On March 2, affected by the escalation of the Middle East situation, the global commodity market experienced violent fluctuations. International crude oil and gold prices soared sharply, and domestic related futures contracts strengthened simultaneously. This was the first trading day after the US-Israel joint military strike on Iran, and market risk aversion continued to heat up.
In terms of international crude oil, Brent and WTI crude oil prices opened with jumps of 13% and 12% respectively, hitting intraday highs of 82 US dollars per barrel and 75 US dollars per barrel, the highest since July 2025. Although they pulled back later, they still maintained an increase of about 8%. The domestic crude oil main contract hit the daily limit at the opening, opened briefly in the session and then sealed the daily limit again, driving the collective rise of oil chemical varieties.

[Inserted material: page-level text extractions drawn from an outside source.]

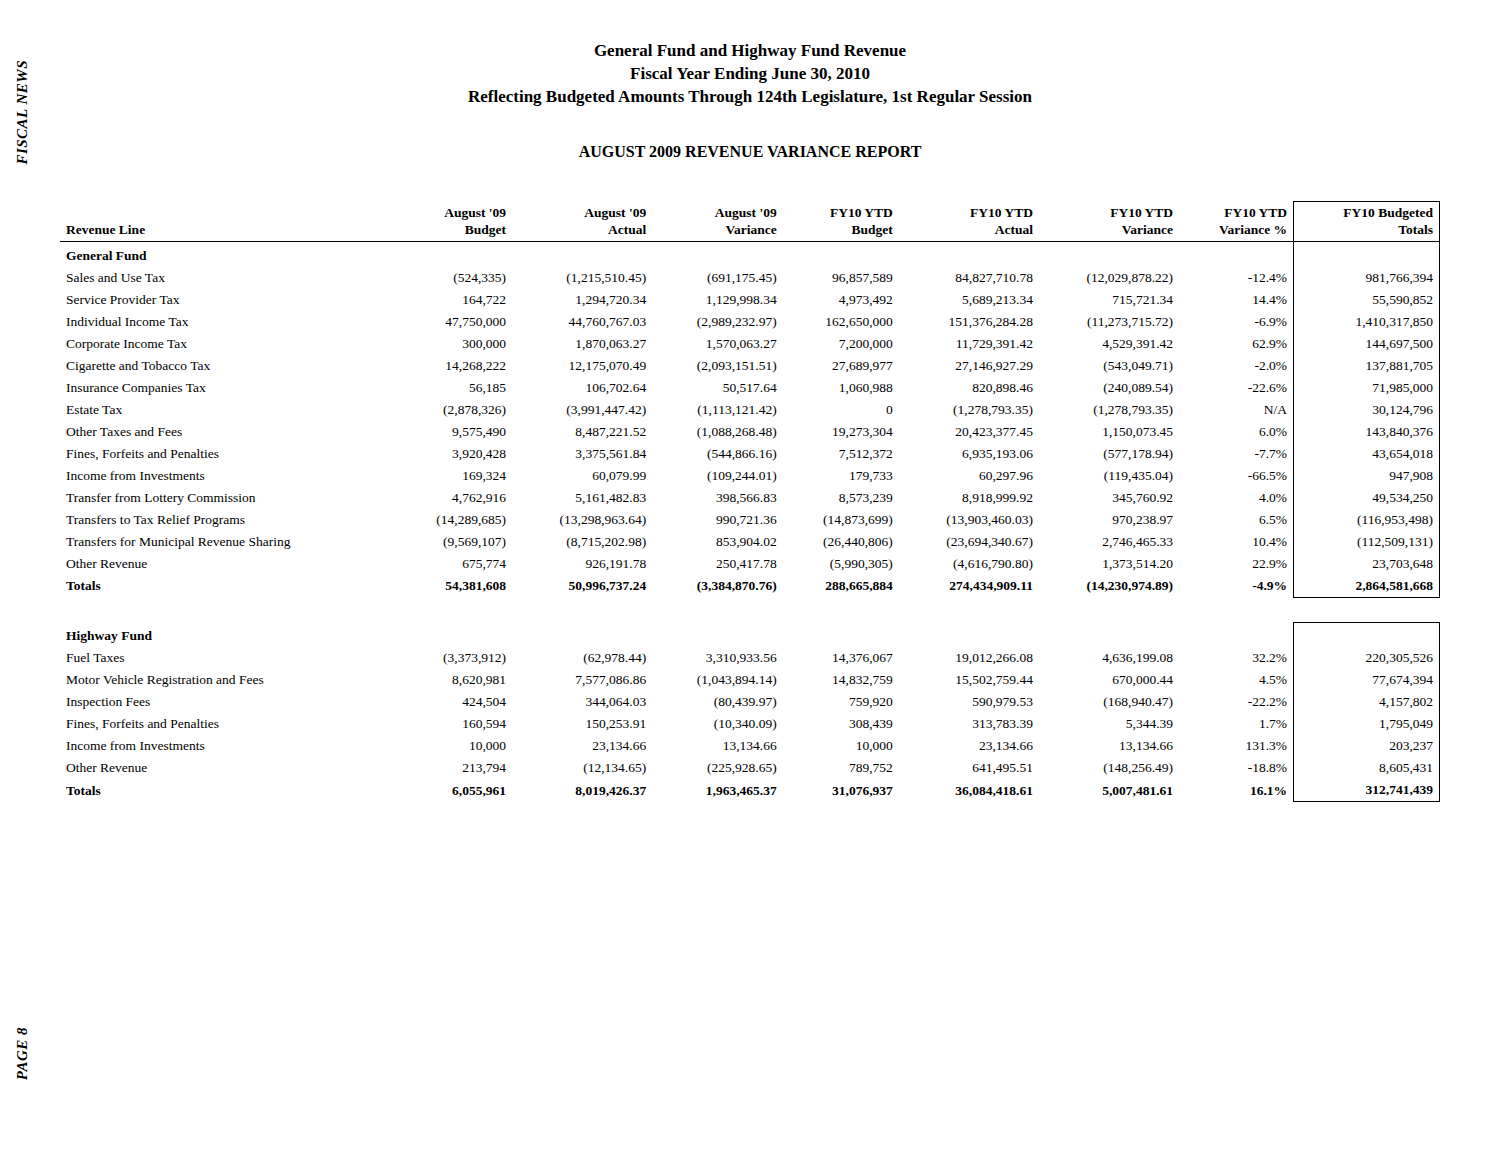FISCAL NEWS
PAGE 8
General Fund and Highway Fund Revenue
Fiscal Year Ending June 30, 2010
Reflecting Budgeted Amounts Through 124th Legislature, 1st Regular Session
AUGUST 2009 REVENUE VARIANCE REPORT
| Revenue Line | August '09 Budget | August '09 Actual | August '09 Variance | FY10 YTD Budget | FY10 YTD Actual | FY10 YTD Variance | FY10 YTD Variance % | FY10 Budgeted Totals |
| --- | --- | --- | --- | --- | --- | --- | --- | --- |
| General Fund | |
| Sales and Use Tax | (524,335) | (1,215,510.45) | (691,175.45) | 96,857,589 | 84,827,710.78 | (12,029,878.22) | -12.4% | 981,766,394 |
| Service Provider Tax | 164,722 | 1,294,720.34 | 1,129,998.34 | 4,973,492 | 5,689,213.34 | 715,721.34 | 14.4% | 55,590,852 |
| Individual Income Tax | 47,750,000 | 44,760,767.03 | (2,989,232.97) | 162,650,000 | 151,376,284.28 | (11,273,715.72) | -6.9% | 1,410,317,850 |
| Corporate Income Tax | 300,000 | 1,870,063.27 | 1,570,063.27 | 7,200,000 | 11,729,391.42 | 4,529,391.42 | 62.9% | 144,697,500 |
| Cigarette and Tobacco Tax | 14,268,222 | 12,175,070.49 | (2,093,151.51) | 27,689,977 | 27,146,927.29 | (543,049.71) | -2.0% | 137,881,705 |
| Insurance Companies Tax | 56,185 | 106,702.64 | 50,517.64 | 1,060,988 | 820,898.46 | (240,089.54) | -22.6% | 71,985,000 |
| Estate Tax | (2,878,326) | (3,991,447.42) | (1,113,121.42) | 0 | (1,278,793.35) | (1,278,793.35) | N/A | 30,124,796 |
| Other Taxes and Fees | 9,575,490 | 8,487,221.52 | (1,088,268.48) | 19,273,304 | 20,423,377.45 | 1,150,073.45 | 6.0% | 143,840,376 |
| Fines, Forfeits and Penalties | 3,920,428 | 3,375,561.84 | (544,866.16) | 7,512,372 | 6,935,193.06 | (577,178.94) | -7.7% | 43,654,018 |
| Income from Investments | 169,324 | 60,079.99 | (109,244.01) | 179,733 | 60,297.96 | (119,435.04) | -66.5% | 947,908 |
| Transfer from Lottery Commission | 4,762,916 | 5,161,482.83 | 398,566.83 | 8,573,239 | 8,918,999.92 | 345,760.92 | 4.0% | 49,534,250 |
| Transfers to Tax Relief Programs | (14,289,685) | (13,298,963.64) | 990,721.36 | (14,873,699) | (13,903,460.03) | 970,238.97 | 6.5% | (116,953,498) |
| Transfers for Municipal Revenue Sharing | (9,569,107) | (8,715,202.98) | 853,904.02 | (26,440,806) | (23,694,340.67) | 2,746,465.33 | 10.4% | (112,509,131) |
| Other Revenue | 675,774 | 926,191.78 | 250,417.78 | (5,990,305) | (4,616,790.80) | 1,373,514.20 | 22.9% | 23,703,648 |
| Totals | 54,381,608 | 50,996,737.24 | (3,384,870.76) | 288,665,884 | 274,434,909.11 | (14,230,974.89) | -4.9% | 2,864,581,668 |
| Highway Fund | |
| Fuel Taxes | (3,373,912) | (62,978.44) | 3,310,933.56 | 14,376,067 | 19,012,266.08 | 4,636,199.08 | 32.2% | 220,305,526 |
| Motor Vehicle Registration and Fees | 8,620,981 | 7,577,086.86 | (1,043,894.14) | 14,832,759 | 15,502,759.44 | 670,000.44 | 4.5% | 77,674,394 |
| Inspection Fees | 424,504 | 344,064.03 | (80,439.97) | 759,920 | 590,979.53 | (168,940.47) | -22.2% | 4,157,802 |
| Fines, Forfeits and Penalties | 160,594 | 150,253.91 | (10,340.09) | 308,439 | 313,783.39 | 5,344.39 | 1.7% | 1,795,049 |
| Income from Investments | 10,000 | 23,134.66 | 13,134.66 | 10,000 | 23,134.66 | 13,134.66 | 131.3% | 203,237 |
| Other Revenue | 213,794 | (12,134.65) | (225,928.65) | 789,752 | 641,495.51 | (148,256.49) | -18.8% | 8,605,431 |
| Totals | 6,055,961 | 8,019,426.37 | 1,963,465.37 | 31,076,937 | 36,084,418.61 | 5,007,481.61 | 16.1% | 312,741,439 |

Many futures main contracts such as Shipping Europe Line and Fuel Oil hit the daily limit.
As a traditional safe-haven asset, gold performed prominently. London gold opened above 5,350 US dollars per ounce, stood above 5,400 US dollars per ounce in the afternoon, rose more than 2% intraday, and then pulled back slightly. Domestic gold futures opened with a gap higher, forming a linkage with international gold prices. Analysts pointed out that the intensification of geopolitical conflicts has pushed up safe-haven demand, which is the core driving factor for the rise in gold and crude oil prices.

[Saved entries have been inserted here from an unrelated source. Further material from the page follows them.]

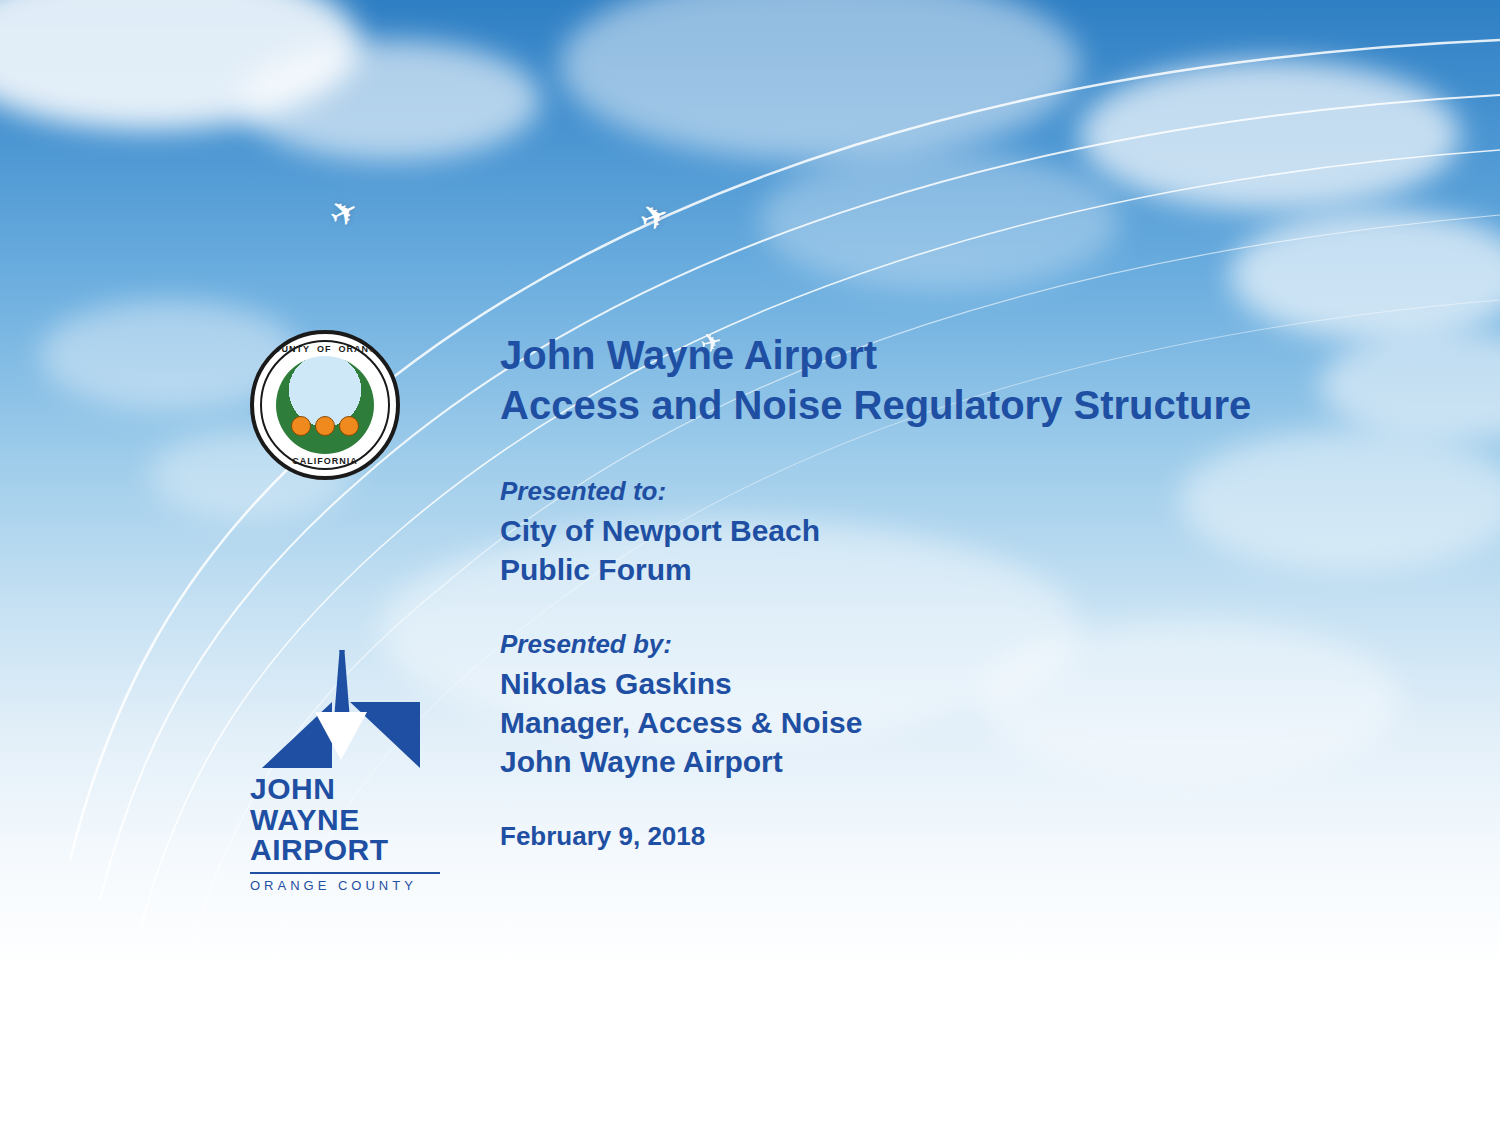✈
✈
✈
COUNTY OF ORANGE
CALIFORNIA
JOHN WAYNE
AIRPORT
ORANGE COUNTY
John Wayne Airport
Access and Noise Regulatory Structure
Presented to:
City of Newport Beach
Public Forum
Presented by:
Nikolas Gaskins
Manager, Access & Noise
John Wayne Airport
February 9, 2018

In addition, European natural gas prices soared more than 50% intraday because Qatar Energy announced that its facilities were attacked and suspended liquefied natural gas (LNG) production. Almost all of Qatar’s LNG is transported through the Strait of Hormuz, which carries about one-fifth of the world’s total crude oil trade. The industry expects that if the geopolitical situation continues to escalate, commodity prices will remain highly volatile.